3.3. Handle Load Errors

When there are multiple load tasks, you can use the following statement to query the dates and reasons for data load failures.

mysql> show load where state='CANCELLED' and label like "label_test%"\G
*************************** 1. row ***************************
        JobId: 18312384
        Label: label_test123
        State: CANCELLED
      Progress: 100.00% (3/3)
          Type: BROKER
      EtlInfo: unselected.rows=0; dpp.abnorm.ALL=4; dpp.norm.ALL=0
      TaskInfo: cluster:storage.asia-southeast1.rep.googleapis.com; timeout(s):14400; max_filter_ratio:0.0; priority:NORMAL
      ErrorMsg: type:ETL_QUALITY_UNSATISFIED; msg:quality not good enough to cancel
    CreateTime: 2025-04-15 17:32:59
  EtlStartTime: 2025-04-15 17:33:02
EtlFinishTime: 2025-04-15 17:33:02
LoadStartTime: 2025-04-15 17:33:02
LoadFinishTime: 2025-04-15 17:33:02
          URL: http://10.16.10.6:28747/api/_load_error_log?file=__shard_2 error_log_insert_stmt_7602ccd7c3a4854-95307efca7bfe342_7602ccd7c3a4854_95307efca7bfe342
    JobDetails: {"Unfinished backends":{"7602ccd7c3a4854-95307efca7bfe341":[]},"ScannedRows":4,"TaskNumber":1,"LoadBytes":188,"All backends":{"7602ccd7c3a4854-95307efca7bfe341":[10022]},"FileNumber":3,"FileSize":4839}
TransactionId: 769213
  ErrorTablets: {}
          User: root
      Comment:

As shown in the example above, the issue is a data quality error(ETL_QUALITY_UNSATISFIED). To view the detailed error, you need to visit the URL provided in the result.

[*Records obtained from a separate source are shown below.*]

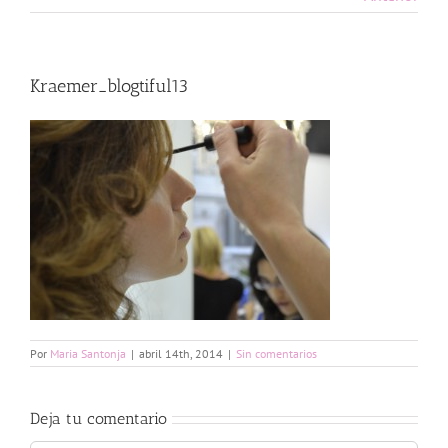
Kraemer_blogtiful13
Por
Maria Santonja
|
abril 14th, 2014
|
Sin comentarios
Deja tu comentario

For example, the data exceeded the defined length of the country column in the table schema:

[root@VM-10-6-centos ~]$ curl "http://10.16.10.6:28747/api/_load_error_log?file=__shard_2/error_log_insert_stmt_7602ccd7c3a4854-95307efca7bfe342_7602ccd7c3a4854_95307efca7bfe342"
Reason: column_name[country], the length of input is too long than schema. first 32 bytes of input str: [USA] schema length: 1; actual length: 3; . src line []; 
Reason: column_name[country], the length of input is too long than schema. first 32 bytes of input str: [Canada] schema length: 1; actual length: 6; . src line []; 
Reason: column_name[country], the length of input is too long than schema. first 32 bytes of input str: [UK] schema length: 1; actual length: 2; . src line []; 
Reason: column_name[country], the length of input is too long than schema. first 32 bytes of input str: [Australia] schema length: 1; actual length: 9; . src line [];

For data quality errors, if you want to allow skipping erroneous records, you can set a fault tolerance rate in the Properties section of the S3 Load task. For details, refer to Load Configuration Parameters。

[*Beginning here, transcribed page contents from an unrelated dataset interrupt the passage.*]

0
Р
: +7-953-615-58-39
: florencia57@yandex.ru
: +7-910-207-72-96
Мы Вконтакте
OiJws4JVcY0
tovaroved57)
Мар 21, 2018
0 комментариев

3.4. Loading data from multiple files

When migrating a large volume of historical data, it is recommended to use a batch load strategy. Each batch corresponds to one or a few partitions in Doris. It is recommended to keep the data size under 100GB per batch to reduce system load and lower the cost of retries in case of load failures.

You can refer to the script s3_load_file_demo.sh, which can split the file list under the specified directory on the object storage and submit multiple S3 Load tasks to Doris in batches to achieve the effect of batch load.